Standard buckets for high-performance, frequent access, and highest availability
Regional or dual-regional locations for data accessed frequently or high-throughput needs
Multi-region for serving content globally
Nearline for data accessed less than once a month
Coldline for data accessed roughly less than once a quarter
Archive for data that you want to put away for years (accessed less than once a year)
It costs a bit more to use standard storage because it is designed for short-lived and/or frequently accessed data. Nearline, coldline, and archive storage offer a lower monthly storage cost for longer-lived and less frequently accessed data.
Choosing a location for your use case
Cloud Storage lets you store your data in three types of locations:
Regional: all of your data is stored redundantly in a single region. Regional buckets usually offer the lowest monthly storage price and are suitable for a wide range of use cases, including high-performance analytics where it is important to co-locate your compute and storage in the same region.

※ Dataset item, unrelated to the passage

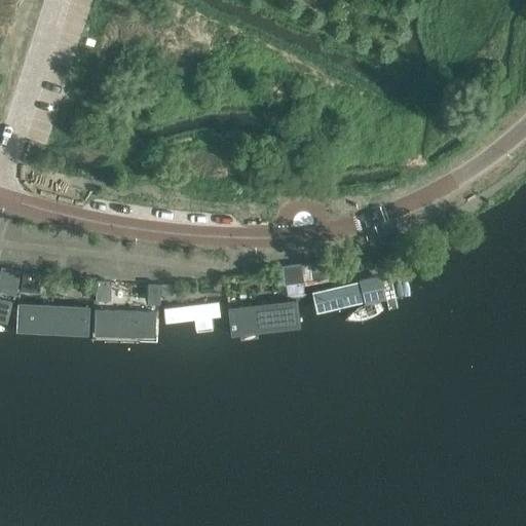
[(328,261),(302,263),(305,282),(329,279),(328,261)]
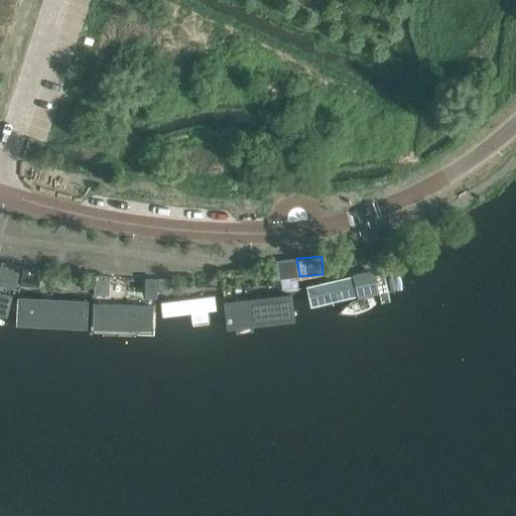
[(296,258),(280,261),(283,282),(299,279),(296,258)]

Multi-region: all of your data is stored redundantly across a continent but it’s not visible which specific regions your data is in. Availability is higher than regional because your data can be served from more than one region. Multi-regions cost a little more than single regions, but are great choices for content serving to the Internet.
Dual-regions: all of your data is stored in two specific regions. Dual-regions provide the best of regions and multi-regions — providing you with high availability and protection against regional failures while also giving you the high-performance characteristics of regional storage. Business-critical workloads are often best implemented on top of dual-regions. Dual-regions can also be a great choice for a data lake for streaming as well as for batch uploading of data for big data and ML projects.
No matter the location that you select, all four storage classes are available to you so that you can optimize your costs over time, storing your most active “hot” data in Standard and moving it down to colder classes as it becomes older and less frequently accessed.
How to use Cloud Storage
With Object Lifecycle Management you can automatically transition your data to lower-cost storage classes when it reaches a certain age or when other lifecycle rules that you’ve set up apply. Cloud Storage also offers automatic object versioning, so you can restore older versions of objects—which can be especially helpful as protection against accidental deletion.
You can upload objects to the bucket and download objects from it using the console or gsutil commands, Storage Transfer Service, Transfer Appliance, or transfer online. Once you have stored the data, accessing it is easy with a single API call for all storage classes.
For a more in depth look at optimizing location and costs for your Cloud Storage buckets, check out this article: Optimizing object storage costs in Google Cloud: location and classes.
By default 100% of data in Cloud Storage is automatically encrypted at rest and in transit with no configuration required by customers. You can grant permission to specific members and teams or make the objects fully public for use cases such as websites.
If you want more direct control over encryption you have two additional key management options available to you that go beyond the built-in encryption that Google manages for you:
- You can use customer-managed encryption keys (CMEK) via Google Cloud Key Management Service (KMS). You can define access controls to encryption keys, establish rotation policies, and gather additional logging into encryption/decryption activities. In both the default and customer-managed case, Google remains the root of trust for encryption/decryption activities.
- You can use customer-supplied encryption keys (CSEK) in which Google is no longer in the root of trust. Using CSEK comes with some additional risk of data loss, as Google cannot help you decrypt data if you lose your encryption keys.
Furthermore, you do not have to choose one key management option only. You can make use of the default encryption for most of your workloads, and add some extra control for select applications.